BSG Season 3
Battlestar Galactica is the best damn drama series on television. There. I’ve said it.
The third season premiere is a perfect allegory of contemporary issues, charged with deceit that will enrage you, suspense that will grip you, and duplicity that will shock you. Ron Moore hooked his talons into me, damn him, closing this two-hour premiere with such an unfair ending. We got everything from deceit, the ethics of suicide bombing, revolutionary complacency, the human police corps deluding themselves into fulfilling a duty of betrayal, a fat and soft Apollo, the desperate measures of trust, the most unfair motherhood imaginable, and just too much really.
I’m stunned. Stunned that television can be this smart and ballsy. Really, this thing is the real deal.
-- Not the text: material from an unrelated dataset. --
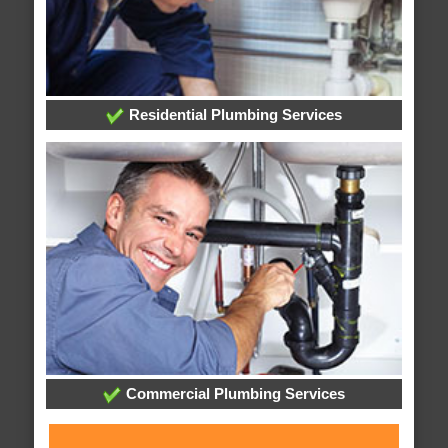
Residential Plumbing Services
Commercial Plumbing Services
[UPDATE: I really shouldn't be blogging right now, but it seems that various people are really taking the season premiere to heart, claiming BSG to be anti-Iraq propaganda. But is BSG more Vichy France? Or is it pure invention culled from multiple historical and political scenarios? I'm wondering if BSG's punch in a relatively gormless television environment is what's making some of these folks uncomfortable. When a television series comes along presenting a full-blown history, ripe with uneasy streaks of gray and no easy ways out, this must be a shock for anyone prepared to settle for less.]